* _What to do_: Copy out all of the material below, character for character, with every line kept as it is.

- Opening Delimiter -

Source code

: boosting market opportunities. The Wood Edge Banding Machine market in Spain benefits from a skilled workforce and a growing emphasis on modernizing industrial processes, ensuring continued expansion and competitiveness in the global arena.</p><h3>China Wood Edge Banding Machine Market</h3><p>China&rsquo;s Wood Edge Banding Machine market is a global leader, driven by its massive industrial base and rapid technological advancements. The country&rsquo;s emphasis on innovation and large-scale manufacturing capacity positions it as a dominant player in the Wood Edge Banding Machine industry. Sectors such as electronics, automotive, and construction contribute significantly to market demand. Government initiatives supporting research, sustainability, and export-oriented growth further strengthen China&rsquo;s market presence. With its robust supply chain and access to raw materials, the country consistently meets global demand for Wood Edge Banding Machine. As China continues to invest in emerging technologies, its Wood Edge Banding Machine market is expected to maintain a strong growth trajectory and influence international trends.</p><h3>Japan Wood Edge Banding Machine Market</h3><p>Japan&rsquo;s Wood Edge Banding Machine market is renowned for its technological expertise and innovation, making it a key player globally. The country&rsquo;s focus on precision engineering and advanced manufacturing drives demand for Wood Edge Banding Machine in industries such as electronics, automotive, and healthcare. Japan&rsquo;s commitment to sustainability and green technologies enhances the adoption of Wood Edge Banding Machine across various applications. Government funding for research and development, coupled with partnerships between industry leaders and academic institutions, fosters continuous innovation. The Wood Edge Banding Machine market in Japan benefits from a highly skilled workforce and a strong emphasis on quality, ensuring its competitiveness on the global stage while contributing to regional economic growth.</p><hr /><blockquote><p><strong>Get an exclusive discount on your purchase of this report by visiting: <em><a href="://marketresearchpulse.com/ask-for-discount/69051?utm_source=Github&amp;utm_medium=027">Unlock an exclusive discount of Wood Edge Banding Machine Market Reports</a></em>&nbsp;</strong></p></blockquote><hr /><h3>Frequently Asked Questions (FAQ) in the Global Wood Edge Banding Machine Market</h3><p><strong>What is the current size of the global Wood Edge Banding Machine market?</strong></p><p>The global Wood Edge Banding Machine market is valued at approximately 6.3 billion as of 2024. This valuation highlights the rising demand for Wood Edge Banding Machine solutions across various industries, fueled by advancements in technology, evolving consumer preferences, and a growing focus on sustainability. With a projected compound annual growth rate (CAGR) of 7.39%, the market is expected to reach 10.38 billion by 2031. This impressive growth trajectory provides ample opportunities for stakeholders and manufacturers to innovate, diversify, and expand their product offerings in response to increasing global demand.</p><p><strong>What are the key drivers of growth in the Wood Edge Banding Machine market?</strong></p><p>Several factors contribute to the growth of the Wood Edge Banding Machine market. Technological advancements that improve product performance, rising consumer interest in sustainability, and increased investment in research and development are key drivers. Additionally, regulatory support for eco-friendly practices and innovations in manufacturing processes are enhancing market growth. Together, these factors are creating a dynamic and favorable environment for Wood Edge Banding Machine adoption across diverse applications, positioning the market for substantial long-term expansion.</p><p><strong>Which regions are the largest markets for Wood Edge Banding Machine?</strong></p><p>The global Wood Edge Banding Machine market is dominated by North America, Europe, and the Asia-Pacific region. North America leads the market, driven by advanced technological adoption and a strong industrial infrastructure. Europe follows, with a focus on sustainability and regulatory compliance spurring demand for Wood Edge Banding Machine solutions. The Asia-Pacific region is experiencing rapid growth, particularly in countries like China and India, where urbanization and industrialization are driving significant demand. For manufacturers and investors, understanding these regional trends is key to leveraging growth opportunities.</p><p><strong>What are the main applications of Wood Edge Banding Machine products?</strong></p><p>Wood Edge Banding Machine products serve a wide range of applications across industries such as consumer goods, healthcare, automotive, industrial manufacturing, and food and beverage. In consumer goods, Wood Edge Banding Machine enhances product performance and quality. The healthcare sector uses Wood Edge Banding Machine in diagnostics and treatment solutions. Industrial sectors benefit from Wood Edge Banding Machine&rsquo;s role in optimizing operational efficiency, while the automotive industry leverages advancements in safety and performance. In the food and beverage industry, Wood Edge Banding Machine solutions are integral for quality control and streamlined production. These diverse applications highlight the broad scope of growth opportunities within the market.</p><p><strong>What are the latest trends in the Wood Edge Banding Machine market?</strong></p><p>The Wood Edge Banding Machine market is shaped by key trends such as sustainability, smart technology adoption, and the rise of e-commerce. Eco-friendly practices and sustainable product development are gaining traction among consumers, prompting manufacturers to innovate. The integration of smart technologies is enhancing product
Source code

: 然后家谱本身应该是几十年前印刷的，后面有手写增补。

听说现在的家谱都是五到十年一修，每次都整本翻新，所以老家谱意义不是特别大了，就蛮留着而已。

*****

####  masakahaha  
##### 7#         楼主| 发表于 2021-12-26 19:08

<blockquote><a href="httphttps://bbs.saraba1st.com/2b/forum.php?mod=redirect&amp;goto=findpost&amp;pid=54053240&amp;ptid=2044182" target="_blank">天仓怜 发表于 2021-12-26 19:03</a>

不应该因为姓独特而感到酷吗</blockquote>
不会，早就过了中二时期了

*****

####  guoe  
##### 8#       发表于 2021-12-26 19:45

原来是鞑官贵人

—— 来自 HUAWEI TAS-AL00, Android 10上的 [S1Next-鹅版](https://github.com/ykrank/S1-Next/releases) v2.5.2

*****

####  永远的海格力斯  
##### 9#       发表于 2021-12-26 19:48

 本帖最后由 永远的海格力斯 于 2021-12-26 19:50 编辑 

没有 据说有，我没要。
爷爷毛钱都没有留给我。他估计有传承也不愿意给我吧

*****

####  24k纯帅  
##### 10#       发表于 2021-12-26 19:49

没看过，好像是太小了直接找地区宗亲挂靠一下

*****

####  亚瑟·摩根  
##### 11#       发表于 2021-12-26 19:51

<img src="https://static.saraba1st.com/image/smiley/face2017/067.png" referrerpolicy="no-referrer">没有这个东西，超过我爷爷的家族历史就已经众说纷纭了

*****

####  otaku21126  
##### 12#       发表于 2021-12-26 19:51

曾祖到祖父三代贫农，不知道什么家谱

- Closing Delimiter -

* _Task solution_:
Source code

: boosting market opportunities. The Wood Edge Banding Machine market in Spain benefits from a skilled workforce and a growing emphasis on modernizing industrial processes, ensuring continued expansion and competitiveness in the global arena.</p><h3>China Wood Edge Banding Machine Market</h3><p>China&rsquo;s Wood Edge Banding Machine market is a global leader, driven by its massive industrial base and rapid technological advancements. The country&rsquo;s emphasis on innovation and large-scale manufacturing capacity positions it as a dominant player in the Wood Edge Banding Machine industry. Sectors such as electronics, automotive, and construction contribute significantly to market demand. Government initiatives supporting research, sustainability, and export-oriented growth further strengthen China&rsquo;s market presence. With its robust supply chain and access to raw materials, the country consistently meets global demand for Wood Edge Banding Machine. As China continues to invest in emerging technologies, its Wood Edge Banding Machine market is expected to maintain a strong growth trajectory and influence international trends.</p><h3>Japan Wood Edge Banding Machine Market</h3><p>Japan&rsquo;s Wood Edge Banding Machine market is renowned for its technological expertise and innovation, making it a key player globally. The country&rsquo;s focus on precision engineering and advanced manufacturing drives demand for Wood Edge Banding Machine in industries such as electronics, automotive, and healthcare. Japan&rsquo;s commitment to sustainability and green technologies enhances the adoption of Wood Edge Banding Machine across various applications. Government funding for research and development, coupled with partnerships between industry leaders and academic institutions, fosters continuous innovation. The Wood Edge Banding Machine market in Japan benefits from a highly skilled workforce and a strong emphasis on quality, ensuring its competitiveness on the global stage while contributing to regional economic growth.</p><hr /><blockquote><p><strong>Get an exclusive discount on your purchase of this report by visiting: <em><a href="://marketresearchpulse.com/ask-for-discount/69051?utm_source=Github&amp;utm_medium=027">Unlock an exclusive discount of Wood Edge Banding Machine Market Reports</a></em>&nbsp;</strong></p></blockquote><hr /><h3>Frequently Asked Questions (FAQ) in the Global Wood Edge Banding Machine Market</h3><p><strong>What is the current size of the global Wood Edge Banding Machine market?</strong></p><p>The global Wood Edge Banding Machine market is valued at approximately 6.3 billion as of 2024. This valuation highlights the rising demand for Wood Edge Banding Machine solutions across various industries, fueled by advancements in technology, evolving consumer preferences, and a growing focus on sustainability. With a projected compound annual growth rate (CAGR) of 7.39%, the market is expected to reach 10.38 billion by 2031. This impressive growth trajectory provides ample opportunities for stakeholders and manufacturers to innovate, diversify, and expand their product offerings in response to increasing global demand.</p><p><strong>What are the key drivers of growth in the Wood Edge Banding Machine market?</strong></p><p>Several factors contribute to the growth of the Wood Edge Banding Machine market. Technological advancements that improve product performance, rising consumer interest in sustainability, and increased investment in research and development are key drivers. Additionally, regulatory support for eco-friendly practices and innovations in manufacturing processes are enhancing market growth. Together, these factors are creating a dynamic and favorable environment for Wood Edge Banding Machine adoption across diverse applications, positioning the market for substantial long-term expansion.</p><p><strong>Which regions are the largest markets for Wood Edge Banding Machine?</strong></p><p>The global Wood Edge Banding Machine market is dominated by North America, Europe, and the Asia-Pacific region. North America leads the market, driven by advanced technological adoption and a strong industrial infrastructure. Europe follows, with a focus on sustainability and regulatory compliance spurring demand for Wood Edge Banding Machine solutions. The Asia-Pacific region is experiencing rapid growth, particularly in countries like China and India, where urbanization and industrialization are driving significant demand. For manufacturers and investors, understanding these regional trends is key to leveraging growth opportunities.</p><p><strong>What are the main applications of Wood Edge Banding Machine products?</strong></p><p>Wood Edge Banding Machine products serve a wide range of applications across industries such as consumer goods, healthcare, automotive, industrial manufacturing, and food and beverage. In consumer goods, Wood Edge Banding Machine enhances product performance and quality. The healthcare sector uses Wood Edge Banding Machine in diagnostics and treatment solutions. Industrial sectors benefit from Wood Edge Banding Machine&rsquo;s role in optimizing operational efficiency, while the automotive industry leverages advancements in safety and performance. In the food and beverage industry, Wood Edge Banding Machine solutions are integral for quality control and streamlined production. These diverse applications highlight the broad scope of growth opportunities within the market.</p><p><strong>What are the latest trends in the Wood Edge Banding Machine market?</strong></p><p>The Wood Edge Banding Machine market is shaped by key trends such as sustainability, smart technology adoption, and the rise of e-commerce. Eco-friendly practices and sustainable product development are gaining traction among consumers, prompting manufacturers to innovate. The integration of smart technologies is enhancing product
Source code

: 然后家谱本身应该是几十年前印刷的，后面有手写增补。

听说现在的家谱都是五到十年一修，每次都整本翻新，所以老家谱意义不是特别大了，就蛮留着而已。

*****

####  masakahaha  
##### 7#         楼主| 发表于 2021-12-26 19:08

<blockquote><a href="httphttps://bbs.saraba1st.com/2b/forum.php?mod=redirect&amp;goto=findpost&amp;pid=54053240&amp;ptid=2044182" target="_blank">天仓怜 发表于 2021-12-26 19:03</a>

不应该因为姓独特而感到酷吗</blockquote>
不会，早就过了中二时期了

*****

####  guoe  
##### 8#       发表于 2021-12-26 19:45

原来是鞑官贵人

—— 来自 HUAWEI TAS-AL00, Android 10上的 [S1Next-鹅版](https://github.com/ykrank/S1-Next/releases) v2.5.2

*****

####  永远的海格力斯  
##### 9#       发表于 2021-12-26 19:48

 本帖最后由 永远的海格力斯 于 2021-12-26 19:50 编辑 

没有 据说有，我没要。
爷爷毛钱都没有留给我。他估计有传承也不愿意给我吧

*****

####  24k纯帅  
##### 10#       发表于 2021-12-26 19:49

没看过，好像是太小了直接找地区宗亲挂靠一下

*****

####  亚瑟·摩根  
##### 11#       发表于 2021-12-26 19:51

<img src="https://static.saraba1st.com/image/smiley/face2017/067.png" referrerpolicy="no-referrer">没有这个东西，超过我爷爷的家族历史就已经众说纷纭了

*****

####  otaku21126  
##### 12#       发表于 2021-12-26 19:51

曾祖到祖父三代贫农，不知道什么家谱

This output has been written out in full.